*JOBS:*
1. Answer these from the passage on the provincial power to tax sales:
(a) Which court, according to the High Court's quoted reasoning, said that a tax on the first sale of goods is an excise duty?
(b) In what year was the Constitution Act passed?
(c) Which work is cited for the distinction between a producer's or manufacturer's sales tax and other sales taxes?
2. Carry on the passage on the provincial power to tax sales from the point where it stops.

[start SOURCE PASSAGE]

9. In our opinion the power of the Provincial Legislatures to levy a tax on the sale of goods extends to sales of every kind, whether first sales or not; and we regret that we are unable to agree with the contrary opinion which has been expressed by the High Court. The gist of the judgment of the High Court is to be found in the following passage:
10. “What the Court has to decide, in the first instance, is whether a tax on the sale of goods by the manufacturer or producer is so connected with their manufacture or production as to amount to an excise duty. The High Court of Australia has said that a tax imposed on the first sale of goods is so connected with their production that it is an excise duty, and no reason has been advanced in the course of the argument in this case to induce us to think otherwise. The tax operates on the goods themselves and it is imposed before they leave the hands of the manufacturer or producer. In the normal course he is certainly not going to part with his goods until a contract of sale has been entered into. This being the case, it seems to us that the tax is intimately connected with the manufacture or production of the goods. We hold that a Provincial Legislature in India has no power to tax a sale by the manufacturer or producer as, for the reasons given, this would mean the imposition of an excise duty and the assumption of a power vested only in the Centre.”
11. We do not think, for reasons which we give hereafter, that the Australian case referred to has any bearing on the question which we are now called on to determine. That question is this: assuming the right of the Central Legislature to tax the production of a commodity and the right of the Provincial Legislature to tax its sales, can a good reason be shown for excluding a particular category of sales on the ground only that they are sales by the producer According to the High Court a tax on the first sale of goods is so connected with their production that it is an excise duty; but, with great respect to that Court, that appears to us to be hardly the question. Every tax on the sale of goods produced in India is in a sense an excise duty, whether the sale is the first, second or third, though an excise duty is not necessarily a tax on sales; and the High Court should have formulated their proposition thus: a tax on the first sale of goods is so connected with their production that it cannot properly be described as, and is not in fact, a tax on sale. Stated in this way, the proposition is surely difficult to sustain. We may recall that in 1935, when the Constitution Act was passed, the distinction between a producer's or manufacturer's sales tax and sales taxes (including retail sales taxes) of other kinds was familiar to economists and those concerned with public finance (see Findlay Shirras: Science of Public Finance, Vol. II. Ch. 25); and it is therefore not without significance that Parliament did not think fit to confine the provincial taxing power in terms to sales taxes other than taxes on first sales. It is also material, even if not necessarily conclusive, to point out that the judgment of the High Court would deprive the Provincial Legislature of the whole yield of taxes on first sales, and not merely of the tax on the first sale of commodities which are also subject to a duty of excise; and it would do so without in practice conferring any corresponding benefit on the Central fisc, since for plain reasons of convenience the number of commodities on the production of which it is administratively worth while to impose an excise duty will always be very limited.

[end SOURCE PASSAGE]
[start RECORD EXCERPTS]

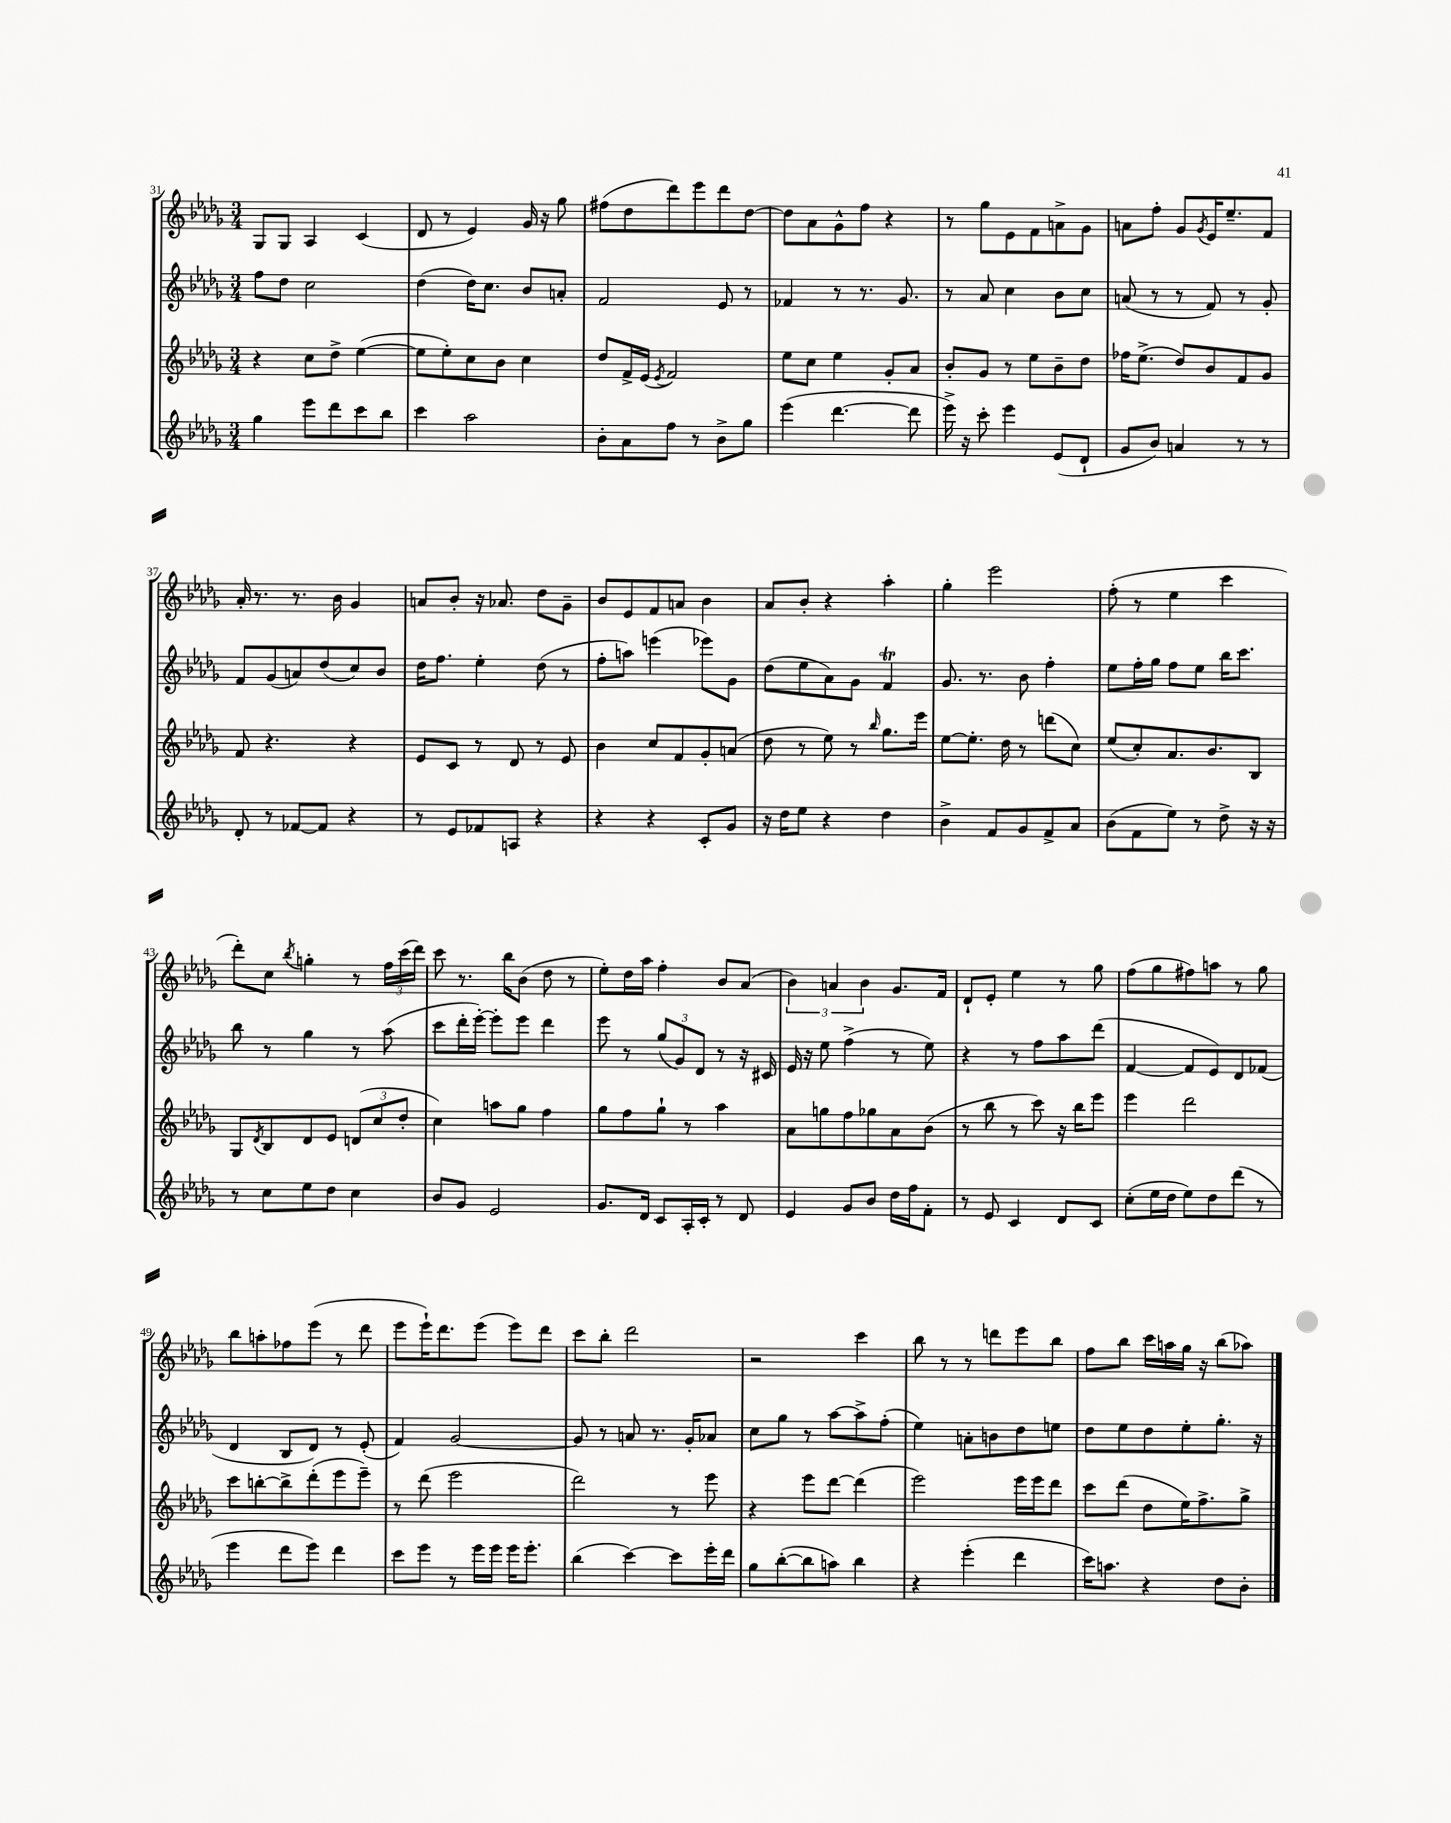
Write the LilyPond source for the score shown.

<<
\new StaffGroup <<
\new Staff = "s0" {
    \clef treble \key des \major \numericTimeSignature \time 3/4
    ges8 ges8 aes4 c'4( |
    des'8 r8 ees'4) ges'16 r16 ges''8 |
    fis''8( des''8 des'''8) ees'''8 des'''8 des''8~ |
    des''8 aes'8 ges'8-^ f''8 r4 |
    r8 ges''8 ees'8 f'8 a'8-> ges'8 |
    a'8 f''8-. ges'8 \acciaccatura { ges'8 } ees'16 ees''8.-- f'8 |
    aes'16-. r8. r8. bes'16 ges'4 |
    a'8 bes'8-. r16 aes'8. des''8 ges'8-- |
    bes'8 ees'8 f'8 a'8 bes'4 |
    aes'8 bes'8-. r4 aes''4-. |
    ges''4-. ees'''2 |
    f''8-.( r8 ees''4 c'''4 |
    des'''8-.) c''8 \acciaccatura { bes''8 } g''4-. r8 \tuplet 3/2 { f''16 c'''16( des'''16) } |
    c'''8 r8. bes''16 bes'8( des''8 r8 |
    ees''8-.) des''16 aes''16 f''4-. bes'8 aes'8( |
    \tuplet 3/2 { bes'4) a'4 bes'4 } ges'8. f'16 |
    des'8-! ees'8-. ees''4 r8 ges''8 |
    f''8( ges''8 fis''8) a''8 r8 ges''8 |
    bes''8 a''8-. fes''8 ees'''8( r8 des'''8 |
    ees'''8 ees'''16-!) des'''8. ees'''8( ees'''8) des'''8 |
    c'''8 bes''8-. des'''2 |
    r2 c'''4 |
    bes''8 r8 r8 d'''8 ees'''8 bes''8 |
    f''8 bes''8 c'''16 a''16 ges''16 r16 bes''8( aes''8) \bar "|." |
}
\new Staff = "s1" {
    \clef treble \key des \major \numericTimeSignature \time 3/4
    f''8 des''8 c''2 |
    des''4( des''16) c''8. bes'8 a'8-. |
    f'2 ees'8 r8 |
    fes'4 r8 r8. ges'8. |
    r8 aes'8 c''4 bes'8 c''8 |
    a'8( r8 r8 f'8) r8 ges'8-. |
    f'8 ges'8( a'8) des''8( c''8) bes'8 |
    des''16 f''8. ees''4-. des''8( r8 |
    f''8-. a''8) e'''4( ees'''8) ges'8 |
    des''8( ees''8 aes'8) ges'8 f'4\trill |
    ges'8. r8. bes'8 f''4-. |
    ees''8 f''16-. ges''16 f''8 ees''8 bes''16 c'''8. |
    bes''8 r8 ges''4 r8 aes''8( |
    c'''8 des'''16-. ees'''16~-.) ees'''8-. ees'''8 des'''4 |
    ees'''8 r8 \tuplet 3/2 { ges''8( ges'8) des'8 } r8 r16 cis'16 |
    ees'16 r16 ees''8 f''4->( r8 ees''8) |
    r4 r8 f''8 aes''8 des'''8( |
    f'4~ f'8 ees'8) des'8 fes'8( |
    des'4 bes8 des'8) r8 ees'8-.( |
    f'4) ges'2~ |
    ges'8 r8 a'8 r8. ges'16-. aes'8 |
    c''8 ges''8 r8 aes''8~ aes''8-> f''8-.( |
    ees''4) a'8-. b'8 des''8 e''8 |
    des''8 ees''8 des''8 ees''8-. ges''8.-. r16 \bar "|." |
}
\new Staff = "s2" {
    \clef treble \key des \major \numericTimeSignature \time 3/4
    r4 c''8 des''8-> ees''4~( |
    ees''8 ees''8-.) c''8 bes'8 c''4 |
    des''8 f'16-> ees'16( \acciaccatura { ees'8 } f'2) |
    ees''8 c''8 ees''4 ges'8-. aes'8 |
    bes'8-. ges'8 r8 ees''8 bes'8-- des''8 |
    fes''16 ees''8.->( des''8) bes'8 f'8 ges'8 |
    f'8 r4. r4 |
    ees'8 c'8 r8 des'8 r8 ees'8 |
    bes'4 c''8 f'8 ges'8-. a'8( |
    des''8 r8 ees''8) r8 \grace { bes''16 } ges''8. ees'''16 |
    ees''8~ ees''8.-. des''16 r8 d'''8( c''8) |
    ees''8( c''8-.) aes'8. bes'8. bes8 |
    ges8 \acciaccatura { des'8 } bes8 des'8 ees'8 \tuplet 3/2 { d'8( c''8 des''8-. } |
    c''4) a''8 ges''8 f''4 |
    ges''8 f''8 ges''8-! r8 aes''4 |
    aes'8 g''8 f''8 ges''8 aes'8 bes'8( |
    r8 bes''8 r8 c'''8) r16 bes''16 ees'''8 |
    ees'''4 des'''2 |
    c'''8 b''8~-. b''8-> des'''8-.( ees'''8 ees'''8--) |
    r8 des'''8( ees'''2 |
    des'''2) r8 ees'''8 |
    r4 ees'''8 des'''8~ des'''4( |
    ees'''2) ees'''16 ees'''16 des'''8 |
    c'''8 des'''8( des''8 ees''16) f''8.-> ges''8-> \bar "|." |
}
\new Staff = "s3" {
    \clef treble \key des \major \numericTimeSignature \time 3/4
    ges''4 ees'''8 des'''8 c'''8 bes''8 |
    c'''4 aes''2 |
    bes'8-. aes'8 f''8 r8 bes'8-> ges''8 |
    ees'''4( des'''4.~ des'''8 |
    ees'''16->) r16 c'''8-. ees'''4 ees'8( des'8-! |
    ges'8 bes'8) a'4 r8 r8 |
    des'8-. r8 fes'8~ fes'8 r4 |
    r8 ees'8 fes'8 a8 r4 |
    r4 r4 c'8-. ges'8 |
    r16 des''16 ees''8 r4 des''4 |
    bes'4-> f'8 ges'8 f'8-> aes'8 |
    bes'8( f'8 ees''8) r8 des''8-> r16 r16 |
    r8 c''8 ees''8 des''8 c''4 |
    bes'8 ges'8 ees'2 |
    ges'8. des'16 c'8 aes16-. c'16-. r8 des'8 |
    ees'4 ges'8 bes'8 des''16 f''16 f'8-. |
    r8 ees'8 c'4 des'8 c'8 |
    c''8-.( ees''16 des''16 ees''8) des''8 des'''8( r8 |
    ees'''4 des'''8 ees'''8) des'''4 |
    c'''8 ees'''8 r8 ees'''16 ees'''16 ees'''16 ees'''8.-. |
    bes''4( c'''4~) c'''8 ees'''16-. des'''16 |
    ges''8 bes''8~-.( bes''8 a''8) bes''4 |
    r4 ees'''4-.( des'''4 |
    c'''16) a''8. r4 des''8 bes'8-. \bar "|." |
}
>>
>>
\layout { \context { \Score currentBarNumber = #31 } }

[end RECORD EXCERPTS]

*OUTPUTS IN ORDER:*
1.
(a) The High Court of Australia.
(b) 1935.
(c) Findlay Shirras: Science of Public Finance, Vol. II, Ch. 25.

2.
12. Our attention was drawn to a number of Canadian, Australian and American decisions which were alleged to throw light upon the principles applicable to this appeal, and it is desirable that we should say something about them. They are not of course binding on us; but, as was said in the Central Provinces Case such decisions, if relevant, will always be listened to in this Court with attention and respect.
13. The Canadian cases which were cited do not seem to afford any assistance, since analogous problems in Canada are always concerned with questions of direct and indirect taxation; and if a Provincial tax is held to be an indirect tax, it is unnecessary for the Court to consider whether it may not also be a duty of excise: see, for example A.G. for British Columbia v. The Canadian Pacific Railway Co., where a tax on every person purchasing within the Province fuel oil for the first time after its manufacture in, or importation into, the Province was held to be invalid as an indirect tax, and the question whether it might not also be bad as an excise duty was left unanswered. In contrast to the case just cited we may refer to A.G. for British Columbia v. Kingcome Navigation Company, in which a fuel oil tax imposed by a Province upon every consumer of fuel oil according to the quantity which he had consumed was held to be valid as a direct tax, because it was demanded from the very persons who it was intended or desired should pay it.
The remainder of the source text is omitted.